Hack Your Notification Badges To Encourage Good Habits

Hack Your Notification Badges To Encourage Good Habits

iOS/Android: Choosing how to use spare moments on your phone can feel like dieting. You might find yourself choosing Twitter or Facebook every time, mad at yourself for never cracking open Kindle or Instapaper. Fighting this habit takes a whole arsenal, so here’s one more weapon: Turn off all your “bad” notification badges and turn on some good ones.

First, disable the notification badges for any apps that feel like “bad habits”. For the vast majority of us — even bloggers — those updates can wait until the next time that we open the app of our own accord. Twitter knows that you don’t need a bright red sticker counting every fave and retweet, but they know it will make you open the app more, so they enable it by default. Turn it off, watch the badge disappear, and feel that you have achieved true peace.

Look at every notification badge on your phone, and ask yourself what would happen if you didn’t check it. If the answer is “probably nothing”, then disable that badge. You might find this even applies to email or chat apps.

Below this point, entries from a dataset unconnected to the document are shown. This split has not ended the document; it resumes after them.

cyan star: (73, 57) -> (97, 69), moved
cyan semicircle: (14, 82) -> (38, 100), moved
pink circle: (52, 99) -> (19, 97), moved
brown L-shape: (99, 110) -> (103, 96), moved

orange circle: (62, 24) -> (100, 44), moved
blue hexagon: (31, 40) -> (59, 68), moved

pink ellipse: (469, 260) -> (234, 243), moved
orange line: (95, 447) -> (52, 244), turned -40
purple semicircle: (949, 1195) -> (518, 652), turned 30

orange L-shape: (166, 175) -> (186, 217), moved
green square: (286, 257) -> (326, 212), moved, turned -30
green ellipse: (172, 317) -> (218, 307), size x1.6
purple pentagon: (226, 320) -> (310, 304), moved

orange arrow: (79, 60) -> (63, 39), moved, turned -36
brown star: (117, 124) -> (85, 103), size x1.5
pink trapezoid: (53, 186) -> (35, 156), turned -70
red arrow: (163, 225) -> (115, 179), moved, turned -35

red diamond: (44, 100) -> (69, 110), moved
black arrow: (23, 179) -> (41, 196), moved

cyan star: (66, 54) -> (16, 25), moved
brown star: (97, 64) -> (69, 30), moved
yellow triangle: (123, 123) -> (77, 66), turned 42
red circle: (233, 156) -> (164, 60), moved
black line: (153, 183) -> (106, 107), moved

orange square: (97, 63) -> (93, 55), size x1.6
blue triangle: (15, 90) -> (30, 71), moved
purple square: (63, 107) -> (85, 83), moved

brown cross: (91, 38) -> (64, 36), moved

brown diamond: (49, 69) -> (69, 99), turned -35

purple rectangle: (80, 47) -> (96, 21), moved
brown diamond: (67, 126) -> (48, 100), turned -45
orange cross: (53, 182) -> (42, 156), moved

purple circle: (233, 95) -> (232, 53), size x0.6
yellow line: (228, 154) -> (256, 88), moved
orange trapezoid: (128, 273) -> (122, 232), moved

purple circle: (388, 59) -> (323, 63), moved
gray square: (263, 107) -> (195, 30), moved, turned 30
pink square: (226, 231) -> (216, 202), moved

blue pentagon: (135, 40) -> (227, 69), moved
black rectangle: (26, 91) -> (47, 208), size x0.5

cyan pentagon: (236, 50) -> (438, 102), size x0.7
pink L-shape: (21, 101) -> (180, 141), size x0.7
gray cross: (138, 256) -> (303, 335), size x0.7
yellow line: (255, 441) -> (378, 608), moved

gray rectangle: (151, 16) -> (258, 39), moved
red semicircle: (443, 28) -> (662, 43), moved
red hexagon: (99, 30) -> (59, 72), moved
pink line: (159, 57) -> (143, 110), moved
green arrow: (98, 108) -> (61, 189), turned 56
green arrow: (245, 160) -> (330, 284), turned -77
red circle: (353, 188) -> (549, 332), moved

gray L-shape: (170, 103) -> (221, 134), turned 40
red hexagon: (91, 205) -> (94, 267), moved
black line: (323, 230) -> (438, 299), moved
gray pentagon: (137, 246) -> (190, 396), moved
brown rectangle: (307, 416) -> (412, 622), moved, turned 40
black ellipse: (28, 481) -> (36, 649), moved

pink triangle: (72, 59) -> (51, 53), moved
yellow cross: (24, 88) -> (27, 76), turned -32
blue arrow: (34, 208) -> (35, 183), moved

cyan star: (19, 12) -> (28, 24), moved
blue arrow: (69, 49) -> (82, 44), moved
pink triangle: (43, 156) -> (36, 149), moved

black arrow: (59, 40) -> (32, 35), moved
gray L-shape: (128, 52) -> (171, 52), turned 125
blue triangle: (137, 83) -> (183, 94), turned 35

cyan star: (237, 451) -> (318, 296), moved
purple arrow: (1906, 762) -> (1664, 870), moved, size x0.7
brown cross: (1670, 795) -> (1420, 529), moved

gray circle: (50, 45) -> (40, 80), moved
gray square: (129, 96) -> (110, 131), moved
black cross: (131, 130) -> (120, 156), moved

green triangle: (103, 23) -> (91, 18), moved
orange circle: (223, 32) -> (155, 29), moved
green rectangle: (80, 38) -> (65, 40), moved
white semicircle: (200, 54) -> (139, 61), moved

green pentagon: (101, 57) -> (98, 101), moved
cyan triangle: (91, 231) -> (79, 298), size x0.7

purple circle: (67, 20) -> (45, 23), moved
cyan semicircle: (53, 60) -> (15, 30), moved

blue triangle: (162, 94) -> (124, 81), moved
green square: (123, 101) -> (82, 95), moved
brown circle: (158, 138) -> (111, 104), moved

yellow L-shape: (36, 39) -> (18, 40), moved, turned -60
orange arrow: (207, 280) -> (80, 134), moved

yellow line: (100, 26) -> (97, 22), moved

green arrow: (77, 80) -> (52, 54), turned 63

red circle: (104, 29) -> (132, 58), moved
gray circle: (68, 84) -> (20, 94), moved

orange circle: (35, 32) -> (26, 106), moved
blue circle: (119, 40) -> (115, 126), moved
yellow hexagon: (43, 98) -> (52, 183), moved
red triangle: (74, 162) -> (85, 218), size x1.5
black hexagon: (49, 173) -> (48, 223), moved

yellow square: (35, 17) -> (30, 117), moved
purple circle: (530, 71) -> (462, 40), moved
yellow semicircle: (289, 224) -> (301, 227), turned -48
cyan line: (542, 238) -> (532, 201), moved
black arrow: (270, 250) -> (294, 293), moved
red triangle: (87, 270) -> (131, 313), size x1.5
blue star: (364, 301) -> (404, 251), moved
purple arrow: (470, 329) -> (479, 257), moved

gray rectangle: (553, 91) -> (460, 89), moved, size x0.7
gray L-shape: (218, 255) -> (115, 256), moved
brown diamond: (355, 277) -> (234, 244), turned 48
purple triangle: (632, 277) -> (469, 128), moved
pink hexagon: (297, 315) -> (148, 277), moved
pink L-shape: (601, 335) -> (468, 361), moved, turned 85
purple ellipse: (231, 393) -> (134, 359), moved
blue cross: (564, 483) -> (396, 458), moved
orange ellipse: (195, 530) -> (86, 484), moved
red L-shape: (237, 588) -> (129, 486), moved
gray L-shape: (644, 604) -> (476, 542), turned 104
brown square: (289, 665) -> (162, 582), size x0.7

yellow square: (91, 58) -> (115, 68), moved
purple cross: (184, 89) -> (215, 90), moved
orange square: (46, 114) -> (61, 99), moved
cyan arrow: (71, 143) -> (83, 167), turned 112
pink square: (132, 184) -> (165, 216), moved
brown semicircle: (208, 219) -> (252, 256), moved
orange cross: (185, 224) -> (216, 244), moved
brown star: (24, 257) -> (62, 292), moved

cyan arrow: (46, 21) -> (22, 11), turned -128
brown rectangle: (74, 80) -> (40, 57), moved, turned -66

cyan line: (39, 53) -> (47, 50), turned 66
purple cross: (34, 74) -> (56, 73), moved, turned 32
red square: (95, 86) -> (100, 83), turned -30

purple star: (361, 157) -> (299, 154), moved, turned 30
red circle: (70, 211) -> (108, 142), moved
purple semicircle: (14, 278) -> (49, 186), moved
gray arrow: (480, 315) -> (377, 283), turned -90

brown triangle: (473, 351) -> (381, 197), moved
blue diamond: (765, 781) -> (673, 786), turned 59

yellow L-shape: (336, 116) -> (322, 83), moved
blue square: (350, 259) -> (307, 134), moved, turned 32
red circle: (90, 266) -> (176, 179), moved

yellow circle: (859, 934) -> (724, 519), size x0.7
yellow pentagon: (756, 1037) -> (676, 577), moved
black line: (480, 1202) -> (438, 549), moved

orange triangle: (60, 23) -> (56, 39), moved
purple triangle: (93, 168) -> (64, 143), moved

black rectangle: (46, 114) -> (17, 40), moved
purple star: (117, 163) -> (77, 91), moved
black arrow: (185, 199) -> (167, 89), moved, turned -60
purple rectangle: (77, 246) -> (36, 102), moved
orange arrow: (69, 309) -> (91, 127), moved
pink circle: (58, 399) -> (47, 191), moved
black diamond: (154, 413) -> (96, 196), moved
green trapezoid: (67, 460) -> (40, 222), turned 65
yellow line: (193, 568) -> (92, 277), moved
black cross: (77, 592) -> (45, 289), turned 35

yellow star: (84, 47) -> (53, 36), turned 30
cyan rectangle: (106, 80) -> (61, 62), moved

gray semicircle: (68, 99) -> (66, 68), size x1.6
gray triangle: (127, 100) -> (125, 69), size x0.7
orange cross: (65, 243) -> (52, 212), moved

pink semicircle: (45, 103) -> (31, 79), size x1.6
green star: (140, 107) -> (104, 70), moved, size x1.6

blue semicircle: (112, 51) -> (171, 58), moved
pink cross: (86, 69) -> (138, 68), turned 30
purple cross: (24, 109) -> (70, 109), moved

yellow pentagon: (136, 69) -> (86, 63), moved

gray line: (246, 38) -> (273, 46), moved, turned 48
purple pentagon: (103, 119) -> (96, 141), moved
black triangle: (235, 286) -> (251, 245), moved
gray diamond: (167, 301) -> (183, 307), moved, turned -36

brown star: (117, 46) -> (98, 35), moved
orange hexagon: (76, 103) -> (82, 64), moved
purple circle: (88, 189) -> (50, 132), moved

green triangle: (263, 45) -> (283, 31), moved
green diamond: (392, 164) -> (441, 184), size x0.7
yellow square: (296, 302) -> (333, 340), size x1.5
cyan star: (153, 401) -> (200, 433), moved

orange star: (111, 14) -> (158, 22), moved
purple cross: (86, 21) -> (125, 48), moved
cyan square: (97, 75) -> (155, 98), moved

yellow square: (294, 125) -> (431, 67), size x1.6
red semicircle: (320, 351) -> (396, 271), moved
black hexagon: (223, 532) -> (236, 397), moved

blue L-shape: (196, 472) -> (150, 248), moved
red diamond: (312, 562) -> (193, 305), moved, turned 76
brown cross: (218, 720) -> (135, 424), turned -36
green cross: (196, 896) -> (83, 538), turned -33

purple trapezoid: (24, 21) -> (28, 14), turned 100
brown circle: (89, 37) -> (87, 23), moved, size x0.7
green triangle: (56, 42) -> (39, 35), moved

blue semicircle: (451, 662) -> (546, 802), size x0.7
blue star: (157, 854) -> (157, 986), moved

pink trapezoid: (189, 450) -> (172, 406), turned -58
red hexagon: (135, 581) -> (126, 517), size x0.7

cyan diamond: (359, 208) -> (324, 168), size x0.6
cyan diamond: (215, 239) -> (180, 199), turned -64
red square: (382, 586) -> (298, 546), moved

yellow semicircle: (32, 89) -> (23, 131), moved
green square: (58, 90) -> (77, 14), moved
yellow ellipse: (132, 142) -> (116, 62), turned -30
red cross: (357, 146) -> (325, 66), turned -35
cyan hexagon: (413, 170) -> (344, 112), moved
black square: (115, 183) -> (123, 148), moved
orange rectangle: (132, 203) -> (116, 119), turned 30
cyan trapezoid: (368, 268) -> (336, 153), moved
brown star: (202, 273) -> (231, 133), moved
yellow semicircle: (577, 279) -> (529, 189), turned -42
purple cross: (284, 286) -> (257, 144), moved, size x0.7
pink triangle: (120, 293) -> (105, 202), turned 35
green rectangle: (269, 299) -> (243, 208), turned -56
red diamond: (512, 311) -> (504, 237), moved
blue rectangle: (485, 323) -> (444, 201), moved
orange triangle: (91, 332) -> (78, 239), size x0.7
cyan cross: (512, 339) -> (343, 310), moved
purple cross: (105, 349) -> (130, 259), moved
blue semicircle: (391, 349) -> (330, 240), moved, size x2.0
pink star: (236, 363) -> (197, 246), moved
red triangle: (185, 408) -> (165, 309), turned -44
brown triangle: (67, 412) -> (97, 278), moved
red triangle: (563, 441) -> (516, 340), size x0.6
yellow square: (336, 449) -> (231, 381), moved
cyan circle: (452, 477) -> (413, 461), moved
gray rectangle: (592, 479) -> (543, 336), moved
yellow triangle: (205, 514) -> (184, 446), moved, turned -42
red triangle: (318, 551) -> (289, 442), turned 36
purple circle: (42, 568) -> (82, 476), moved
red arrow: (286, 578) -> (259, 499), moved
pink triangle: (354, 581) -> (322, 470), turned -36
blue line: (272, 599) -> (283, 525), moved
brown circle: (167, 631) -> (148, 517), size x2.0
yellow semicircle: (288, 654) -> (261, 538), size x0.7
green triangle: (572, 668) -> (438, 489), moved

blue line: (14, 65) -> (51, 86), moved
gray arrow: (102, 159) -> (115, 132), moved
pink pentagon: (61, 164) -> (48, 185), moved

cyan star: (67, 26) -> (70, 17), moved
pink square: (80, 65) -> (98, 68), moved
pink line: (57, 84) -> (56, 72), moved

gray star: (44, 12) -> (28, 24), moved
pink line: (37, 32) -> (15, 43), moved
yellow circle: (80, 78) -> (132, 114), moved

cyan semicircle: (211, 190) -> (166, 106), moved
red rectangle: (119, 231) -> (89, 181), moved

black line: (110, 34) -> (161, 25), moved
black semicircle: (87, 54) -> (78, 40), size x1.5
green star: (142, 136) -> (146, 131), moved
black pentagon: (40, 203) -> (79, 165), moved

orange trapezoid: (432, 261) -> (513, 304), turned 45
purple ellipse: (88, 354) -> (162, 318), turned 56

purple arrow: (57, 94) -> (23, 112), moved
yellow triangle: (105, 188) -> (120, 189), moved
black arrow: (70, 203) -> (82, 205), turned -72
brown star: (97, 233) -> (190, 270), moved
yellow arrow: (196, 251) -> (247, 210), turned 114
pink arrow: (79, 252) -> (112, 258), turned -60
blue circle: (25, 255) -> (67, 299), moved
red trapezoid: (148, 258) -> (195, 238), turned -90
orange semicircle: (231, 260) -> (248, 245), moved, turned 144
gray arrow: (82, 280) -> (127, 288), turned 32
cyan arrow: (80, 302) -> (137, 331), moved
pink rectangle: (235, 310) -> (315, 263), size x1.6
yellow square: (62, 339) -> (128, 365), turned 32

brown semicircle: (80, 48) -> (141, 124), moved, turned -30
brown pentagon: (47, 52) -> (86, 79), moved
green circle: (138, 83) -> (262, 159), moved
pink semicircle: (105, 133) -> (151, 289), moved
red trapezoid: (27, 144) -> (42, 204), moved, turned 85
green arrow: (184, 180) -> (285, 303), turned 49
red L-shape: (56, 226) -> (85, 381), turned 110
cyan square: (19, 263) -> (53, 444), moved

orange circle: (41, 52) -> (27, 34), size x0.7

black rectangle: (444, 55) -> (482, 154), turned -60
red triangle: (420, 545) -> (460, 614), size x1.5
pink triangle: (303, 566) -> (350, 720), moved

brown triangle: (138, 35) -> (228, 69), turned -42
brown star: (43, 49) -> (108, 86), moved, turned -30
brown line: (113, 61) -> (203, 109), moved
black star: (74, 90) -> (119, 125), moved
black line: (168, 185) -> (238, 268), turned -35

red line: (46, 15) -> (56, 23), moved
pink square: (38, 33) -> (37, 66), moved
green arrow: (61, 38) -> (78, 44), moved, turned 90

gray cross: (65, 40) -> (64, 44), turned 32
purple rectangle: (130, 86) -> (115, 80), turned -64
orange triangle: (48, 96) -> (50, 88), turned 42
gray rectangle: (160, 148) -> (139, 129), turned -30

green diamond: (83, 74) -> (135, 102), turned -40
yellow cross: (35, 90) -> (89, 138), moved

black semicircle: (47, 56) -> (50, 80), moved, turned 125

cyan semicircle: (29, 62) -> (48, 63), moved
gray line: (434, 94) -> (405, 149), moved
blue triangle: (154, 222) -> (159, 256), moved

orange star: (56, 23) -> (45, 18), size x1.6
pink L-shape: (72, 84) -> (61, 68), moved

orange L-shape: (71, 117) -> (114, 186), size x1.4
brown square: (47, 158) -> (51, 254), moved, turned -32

Next, turn on badges for your “good” apps. Most workout and habit apps enable these by default. But if your goals include working down your Instapaper queue or listening to more podcasts, you can turn badges on for those too. Because these apps generally don’t rely on your constant check-ins, they leave badges off by default. The Kindle and iBooks apps don’t even have a badge option. But Instapaper does, and so does the iOS podcast app Overcast.

These badges might look weird. I have a 57-article backlog on Instapaper, so that badge sometimes stresses me out. But that stress does exactly what it’s supposed to! Now I tap Instapaper more often, and Twitter less. That badge is one of the factors.

This trick won’t do much alone. You should also curate your other notifications, so each fave doesn’t wake your phone from sleep; you should move distracting apps off your front screen, or hide them in folders. You should block distracting apps during certain times, with an app such as Freedom or Offtime. No one trick can solve phone distraction, but try each one to find the combination that works best for you.